## [GIVEN RECORDS]
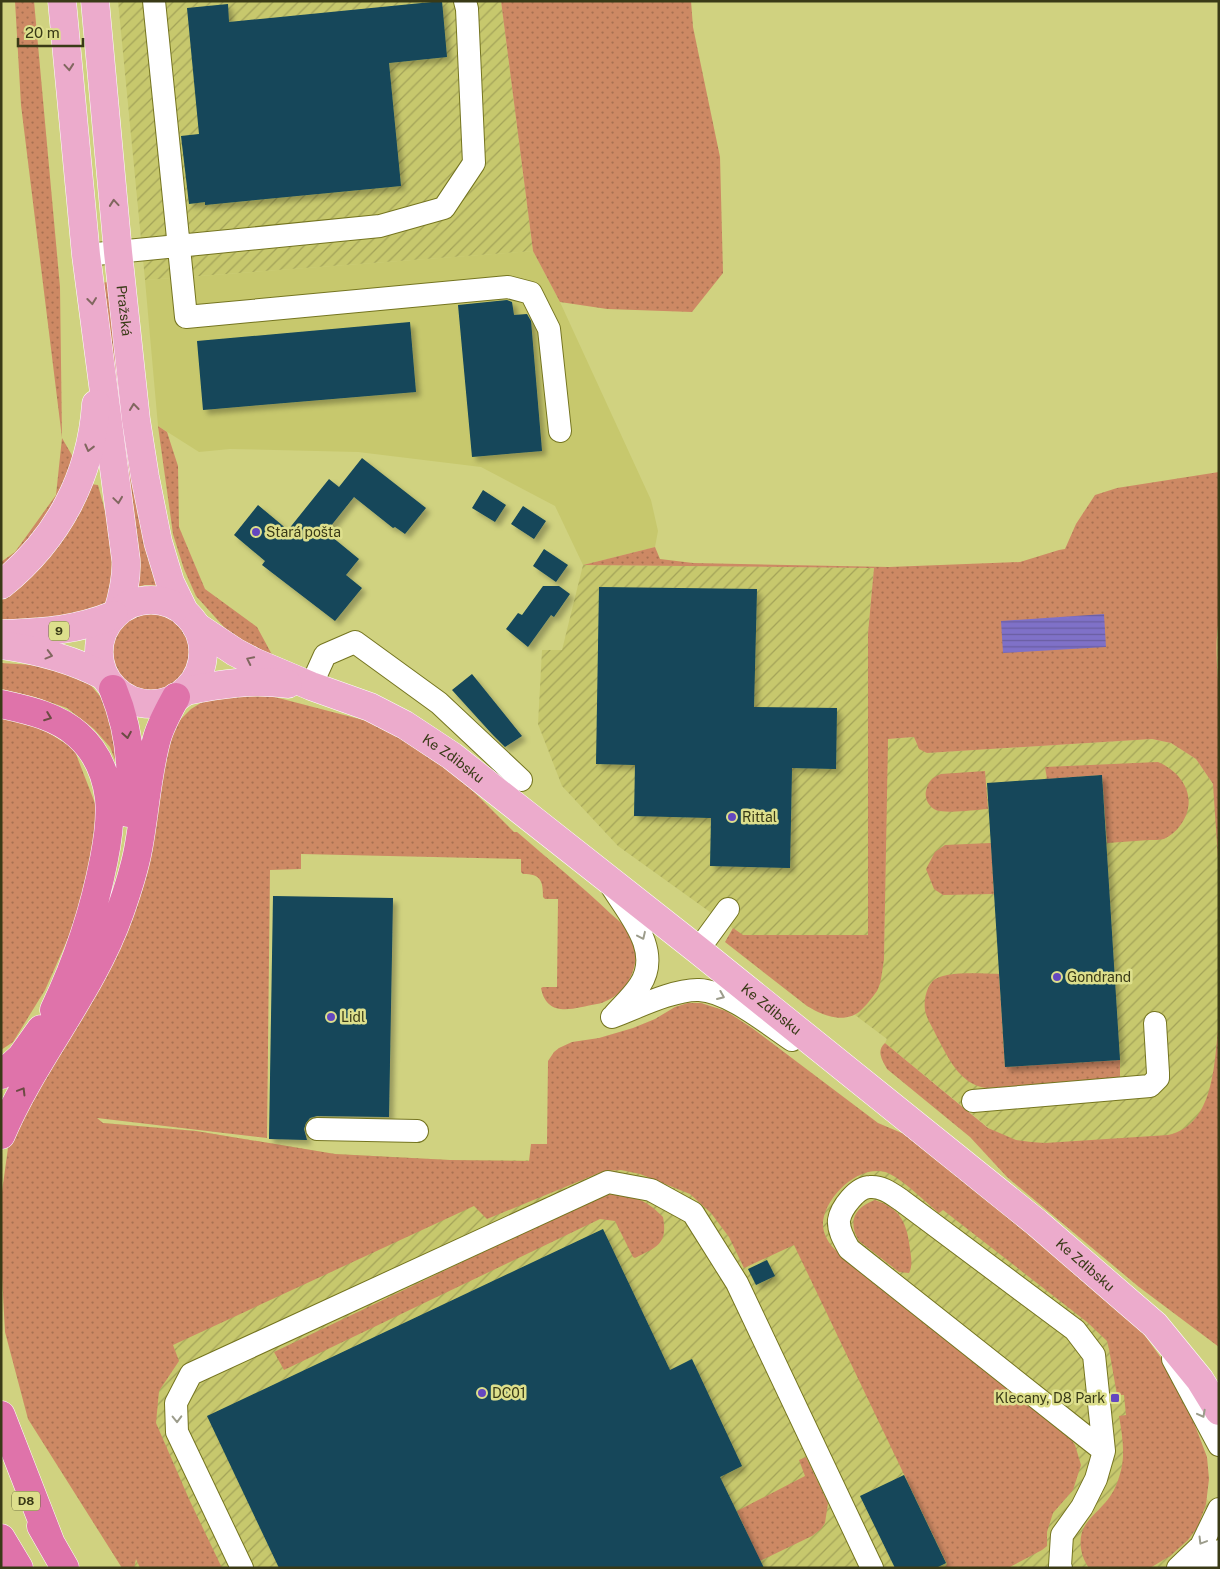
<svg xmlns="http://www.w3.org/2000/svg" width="1220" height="1569" font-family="'Public Sans',sans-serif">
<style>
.built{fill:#c7c86d}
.industrial{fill:url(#industrial-furrows)}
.grass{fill:url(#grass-dots)}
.water{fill:url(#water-rules)}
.building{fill:#13465a;filter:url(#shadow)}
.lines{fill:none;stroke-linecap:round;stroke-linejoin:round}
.minor-casing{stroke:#757520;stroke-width:24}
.major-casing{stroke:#fff;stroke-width:29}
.highway-casing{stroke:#fff;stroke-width:29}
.minor{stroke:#fff;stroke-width:22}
.major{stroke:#ecabcc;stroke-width:28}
.highway{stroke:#df73aa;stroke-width:28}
.oneway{stroke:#81675f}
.oneway2{stroke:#6b4b43}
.oneway3{stroke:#9c9c8b}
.poi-dot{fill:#6447c0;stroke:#dddf8c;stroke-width:2}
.labels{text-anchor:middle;stroke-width:5;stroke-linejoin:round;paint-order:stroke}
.shield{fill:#dddf8c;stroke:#6a6c3a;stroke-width:1}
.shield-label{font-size:12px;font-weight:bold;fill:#393a17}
.street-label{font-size:14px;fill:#393a17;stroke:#dddf8c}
.poi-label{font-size:14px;fill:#393a17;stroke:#dddf8c;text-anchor:start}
</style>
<defs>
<pattern id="industrial-furrows" width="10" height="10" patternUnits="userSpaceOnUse" patternTransform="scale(1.25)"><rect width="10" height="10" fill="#c7c86d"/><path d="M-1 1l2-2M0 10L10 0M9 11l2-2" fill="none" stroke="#a3a359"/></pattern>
<pattern id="grass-dots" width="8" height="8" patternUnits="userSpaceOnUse" patternTransform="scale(1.25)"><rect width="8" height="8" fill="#cd8964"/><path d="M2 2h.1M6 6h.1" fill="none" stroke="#a77151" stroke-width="1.8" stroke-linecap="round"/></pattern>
<pattern id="water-rules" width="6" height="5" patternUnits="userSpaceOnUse" patternTransform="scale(1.25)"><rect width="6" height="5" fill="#7f71c8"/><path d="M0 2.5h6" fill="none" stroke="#695ea1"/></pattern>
<filter id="shadow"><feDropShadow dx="4.5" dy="4.5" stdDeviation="2.5" flood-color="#0004"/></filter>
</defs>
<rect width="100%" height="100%" fill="#d0d280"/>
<path class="built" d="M 533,251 L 560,302 L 651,500 L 658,531 L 655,547 L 583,565 L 555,506 L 481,467 L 358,452 L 230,449 L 199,452 L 158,426 L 145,280 Z"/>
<path class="industrial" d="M 118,1 L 501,1 L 533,251 L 145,280 Z
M 583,565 L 874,568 L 868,633 L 868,936 L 742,935 L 618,846 L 562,786 L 538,724 L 542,650 L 562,650 Z
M 915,737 L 916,743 L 927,753 L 1152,739 L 1171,743 L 1196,759 L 1219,793 L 1219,1157 L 1012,1147 L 885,1043 L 887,1039 L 855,1015 L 863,1008 L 884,960 L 887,739 Z
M 103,1123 L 196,1131 L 335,1154 L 450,1160 L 718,1161 L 917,1160 L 1106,1321 L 1197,1491 L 1219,1510 L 1219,1568 L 134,1568 Z"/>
<path class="grass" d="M 15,1 L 34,1 L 60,287 L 62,438 L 73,457 L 58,505 L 1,574 L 1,562 L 15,552 L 56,495 L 62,438 L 21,105 Z
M 501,1 L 691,1 L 693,27 L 720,157 L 723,273 L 692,312 L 607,309 L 560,302 L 533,251 Z
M 108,282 L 160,586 L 145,585 L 132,588 L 101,283 Z
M 158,426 L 167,432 L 178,466 L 179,527 L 205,589 L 257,627 L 276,662 L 233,637 L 196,596 L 184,569 L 173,534 Z
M 1219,472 L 1219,619 C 1214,646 1218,672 1219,699 C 1220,757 1219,816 1219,874 L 1213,784 L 1196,759 L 1171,743 L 1152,739 L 927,753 L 919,749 L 914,737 L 888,739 L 884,960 C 882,969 882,982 877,991 C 872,998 863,1010 856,1014 C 840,1023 820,1014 807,1006 L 725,942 L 733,928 L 743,935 L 868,935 L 868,633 L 874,568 L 583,565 L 655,547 L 660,559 L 693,563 L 889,567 L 1020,562 L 1059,550 L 1065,549 L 1076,524 L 1095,495 L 1117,488 Z
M 90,484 L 98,485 L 116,552 L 111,596 L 104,607 L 82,618 L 1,622 L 1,597 Z
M111 652a40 40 0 1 1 80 0a40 40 0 1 1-80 0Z
M 1,663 L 33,665 L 64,670 L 88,682 L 109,707 L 118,767 L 110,747 L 94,729 L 67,708 L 35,697 L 1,689 Z
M 267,695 L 367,721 L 402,739 L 457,775 L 514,832 L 517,832 C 548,859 581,885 611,914 C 619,921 630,929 633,940 C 638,954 636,967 629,980 C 626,984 624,989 620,992 C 615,997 604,1003 597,1004 C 574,1008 547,1019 541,988 L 543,987 L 557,987 L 558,899 L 545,899 L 543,897 C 543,881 541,874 523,874 L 521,872 L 521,859 L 301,854 L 301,869 L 270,870 L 267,1138 L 97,1118 L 103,1123 L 196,1131 L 335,1154 L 450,1160 L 529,1161 L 531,1144 L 547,1144 L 548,1061 L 554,1052 L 559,1048 L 572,1042 L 599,1038 L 633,1028 L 655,1019 L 675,1007 L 688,1003 L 701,1003 L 726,1011 L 752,1028 L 878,1123 L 916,1139 L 1032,1233 L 1143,1333 L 1172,1373 L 1188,1407 L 1207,1457 L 1209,1479 L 1206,1504 L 1198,1526 L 1188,1540 L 1170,1556 L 1150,1568 L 1089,1568 C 1080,1556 1077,1537 1086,1524 C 1093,1514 1104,1506 1111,1495 C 1115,1489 1118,1481 1120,1474 C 1126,1455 1122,1434 1119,1416 L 1126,1415 L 1124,1395 L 1117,1395 L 1109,1349 L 1107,1341 L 1087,1322 L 943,1210 L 939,1213 C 924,1201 905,1181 888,1173 C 859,1162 821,1200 823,1227 C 825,1242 836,1251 847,1261 L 1065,1430 L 1075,1445 L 1081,1465 L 1073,1490 L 1053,1513 L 1047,1532 L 1047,1546 L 1042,1550 L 1008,1568 L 945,1568 L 947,1564 L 794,1245 L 744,1268 L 729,1237 L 711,1213 L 690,1194 L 640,1174 L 621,1170 L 604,1171 L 487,1219 L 474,1206 L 173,1345 L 179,1361 L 159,1391 L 156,1423 L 189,1499 L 222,1568 L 140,1568 L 136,1559 L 134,1568 L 122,1568 L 28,1419 L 5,1332 L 1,1258 L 1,1199 L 8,1148 L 22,1113 L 100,979 L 163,760 L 175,725 L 191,709 L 209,698 Z
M 1,715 L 35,724 L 74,749 L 98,811 L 91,870 L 77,918 L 45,990 L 13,1042 L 1,1050 Z
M 1158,762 C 1186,774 1199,802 1179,827 C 1176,831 1170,836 1164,839 C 1160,840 1154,840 1149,840 C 1135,841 1121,842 1107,843 L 1102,775 L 1047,779 L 1045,767 Z
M 985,771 L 988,809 C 974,810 954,813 940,811 C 931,810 924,800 926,791 C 928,782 932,777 941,774 Z
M 991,843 L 994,894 L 943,895 L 934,889 L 926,869 L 935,852 L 945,845 Z
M 999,974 L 1005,1067 L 1120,1060 L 1120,1080 L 986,1088 C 959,1084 948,1057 936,1035 C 933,1028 928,1021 926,1014 C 923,1005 925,990 932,982 C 942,970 984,974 999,974 Z
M 1219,1021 L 1219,1347 L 1139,1287 L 1007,1177 L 970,1137 L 887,1069 C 882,1060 876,1051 885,1043 L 988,1128 L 1016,1140 L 1031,1142 L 1045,1143 L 1168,1135 C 1216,1125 1214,1059 1219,1021 Z
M 605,1194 C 633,1196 643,1197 663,1217 C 668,1244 657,1247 635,1258 L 633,1257 L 615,1221 L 600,1219 L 284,1370 L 274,1352 Z
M 875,1200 C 901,1209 907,1223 910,1249 C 911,1257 913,1265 909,1273 L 899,1272 L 859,1241 C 847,1221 855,1207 875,1200 Z
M 806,1457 L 828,1503 L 825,1523 L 821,1529 L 812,1536 L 760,1561 L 737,1511 L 805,1476 L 799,1460 Z"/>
<path class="water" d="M 1104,614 L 1106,647 L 1003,653 L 1001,621 Z"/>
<path class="building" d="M 442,1 L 447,57 L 389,63 L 401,186 L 205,205 L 205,202 L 189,204 L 181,136 L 199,134 L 187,8 L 228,4 L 229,22 Z
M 507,300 L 512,302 L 514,315 L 527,314 L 531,321 L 542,451 L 472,457 L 458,305 Z
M 410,322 L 416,392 L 203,410 L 197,341 Z
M 362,458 L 426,508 L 405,534 L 395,527 L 393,528 L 354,497 L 326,532 L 359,559 L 346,575 L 362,588 L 335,621 L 262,565 L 265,561 L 234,535 L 258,505 L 288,530 L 329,479 L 339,487 Z
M 483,490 L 506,505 L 495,522 L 472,508 Z
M 523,506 L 546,521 L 534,539 L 511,524 Z
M 544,549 L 568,565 L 556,582 L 533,566 Z
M 543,586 L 559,586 L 570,594 L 554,617 L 551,615 L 528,647 L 506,629 L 518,613 L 522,615 Z
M 599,587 L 757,589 L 754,707 L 837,708 L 836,769 L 792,768 L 790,868 L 710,866 L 711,818 L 634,816 L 635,765 L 596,764 Z
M 472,674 L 522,736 L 505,747 L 492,734 L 452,690 Z
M 1102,775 L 1120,1060 L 1005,1067 L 987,783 Z
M 273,896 L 393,898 L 389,1117 L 317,1116 L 310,1118 L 306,1123 L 304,1129 L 307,1140 L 269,1139 Z
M 603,1229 L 670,1370 L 692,1359 L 742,1466 L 720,1477 L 764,1568 L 279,1568 L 207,1416 Z
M 767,1260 L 775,1276 L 756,1285 L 748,1269 Z
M 904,1475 L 946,1563 L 936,1568 L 895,1568 L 860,1496 Z"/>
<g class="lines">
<g class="minor-casing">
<path id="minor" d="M 154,1 L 186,317 L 508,287 L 531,293 L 549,329 L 560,431
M 86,255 L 380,226 L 444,208 L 474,163 L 467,9 L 465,1
M 311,686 L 325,655 L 355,642 L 439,703 L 521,780
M 612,887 C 630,916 662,951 640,985 C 633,996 623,1005 614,1015
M 698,950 L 728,909
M 612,1017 C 636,1008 674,989 699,990 C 728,991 768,1024 792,1040
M 973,1101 L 1150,1086 L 1158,1078 L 1158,1073 L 1155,1023
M 317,1129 L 417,1131
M 1173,1359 L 1219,1445
M 242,1568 L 177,1432 L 176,1403 L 191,1374 L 608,1182 L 651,1190 L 693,1213 L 737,1283 L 872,1568
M 1061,1568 L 1060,1566 L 1062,1535 L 1082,1507 L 1096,1479 L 1104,1451 L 1094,1355 L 1075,1330 L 901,1200 C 892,1194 882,1186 870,1187 C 857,1187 841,1208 839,1220 C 838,1230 844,1240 849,1249 L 1104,1451
M 1178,1568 L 1201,1546 L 1219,1509
M 1200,1568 L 1219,1551"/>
</g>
<g class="major-casing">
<g id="major">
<path d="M 62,1 L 86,255 L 126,560 C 127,578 123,594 118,611"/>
<path id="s1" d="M 95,1 L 118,252 L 136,420 L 145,477 L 158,542 L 170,582 L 185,613"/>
<path d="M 1,585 C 58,539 91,477 96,404"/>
<circle cx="151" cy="652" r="52"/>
<path id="s2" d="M 196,626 L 235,652 L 254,662 L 311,686 L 370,707 L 405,725 L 452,756 L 698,950 L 1037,1223 L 1155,1325 L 1200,1380 L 1219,1411"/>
<path d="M 1,634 C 43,632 75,631 114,615"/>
<path d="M 1,645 C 37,650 72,659 104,676"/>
<path d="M 186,691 C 220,684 253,679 288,684"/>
</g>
</g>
<g class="highway-casing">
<path id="highway" d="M 113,689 C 129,728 134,771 128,813
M 1,704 C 28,710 57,716 78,735 C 96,751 106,774 109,798 C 111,818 108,839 104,859 C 94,911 77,962 54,1010
M 1,1075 L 21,1057 L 41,1029
M 1,1135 C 34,1057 92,992 120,912 C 127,892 134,871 138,850 C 145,813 147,774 157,738 C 161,724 169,710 176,697
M 1,1415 L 50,1541
M 41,1526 L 65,1568
M 1,1538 L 19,1568"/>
</g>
<use href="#minor" class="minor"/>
<use href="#major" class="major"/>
<use href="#highway" class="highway"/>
</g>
<defs><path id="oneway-chevron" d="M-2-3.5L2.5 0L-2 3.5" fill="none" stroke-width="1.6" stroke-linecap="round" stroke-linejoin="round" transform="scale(1.25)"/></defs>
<g class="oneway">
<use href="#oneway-chevron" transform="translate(69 67) rotate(85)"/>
<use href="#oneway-chevron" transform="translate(114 203) rotate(-95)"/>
<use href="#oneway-chevron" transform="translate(92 301) rotate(83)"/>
<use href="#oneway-chevron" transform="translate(134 407) rotate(-96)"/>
<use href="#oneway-chevron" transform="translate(89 448) rotate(104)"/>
<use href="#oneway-chevron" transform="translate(118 500) rotate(82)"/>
<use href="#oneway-chevron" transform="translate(49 655) rotate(15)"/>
<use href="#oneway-chevron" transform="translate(250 660) rotate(-154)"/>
</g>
<g class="oneway2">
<use href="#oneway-chevron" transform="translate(48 717) rotate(21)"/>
<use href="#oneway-chevron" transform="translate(127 735) rotate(80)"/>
<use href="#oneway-chevron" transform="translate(22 1091) rotate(-59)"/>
</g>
<g class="oneway3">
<use href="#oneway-chevron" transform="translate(642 936) rotate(65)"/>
<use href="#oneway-chevron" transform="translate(721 996) rotate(23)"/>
<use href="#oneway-chevron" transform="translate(1202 1414) rotate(62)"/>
<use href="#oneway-chevron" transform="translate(177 1419) rotate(89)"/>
<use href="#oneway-chevron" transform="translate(1202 1541) rotate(121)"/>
</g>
<g class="poi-dot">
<circle cx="256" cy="532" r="5"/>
<circle cx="732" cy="817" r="5"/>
<circle cx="1057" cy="977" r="5"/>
<circle cx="331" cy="1017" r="5"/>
<circle cx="482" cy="1393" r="5"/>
<rect x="1110" y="1393" width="10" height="10" rx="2.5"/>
</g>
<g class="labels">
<g class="shield">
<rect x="49" y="621.5" width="20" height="19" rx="4"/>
<rect x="12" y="1491.5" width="28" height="19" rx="4"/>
</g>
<g class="shield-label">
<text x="59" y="635">9</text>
<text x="26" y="1505">D8</text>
</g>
<g class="street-label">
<text dy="5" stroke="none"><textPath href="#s1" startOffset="311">Pražská</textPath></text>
<text dy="5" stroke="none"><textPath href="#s2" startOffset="291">Ke Zdibsku</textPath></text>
<text dy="5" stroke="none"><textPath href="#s2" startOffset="696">Ke Zdibsku</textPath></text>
<text dy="5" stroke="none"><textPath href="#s2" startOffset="1101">Ke Zdibsku</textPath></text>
</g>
<g class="poi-label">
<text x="266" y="537">Stará pošta</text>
<text x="742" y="822">Rittal</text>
<text x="1067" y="982">Gondrand</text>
<text x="341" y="1022">Lidl</text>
<text x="492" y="1398">DC01</text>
<text x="1105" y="1403" text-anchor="end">Klecany, D8 Park</text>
</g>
</g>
<rect width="1220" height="1569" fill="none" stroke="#393a17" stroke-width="5"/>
<path d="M18 38v8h65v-8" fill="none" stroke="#393a17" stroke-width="2.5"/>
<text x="25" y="38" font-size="15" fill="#393a17" stroke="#dddf8c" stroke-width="4" paint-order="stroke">20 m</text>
</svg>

## [WHAT IS NEEDED]
Count the lines of the data that hold the string "labels", and give that number as the entire reply.

## [OUTPUT OF THE EXERCISE]
2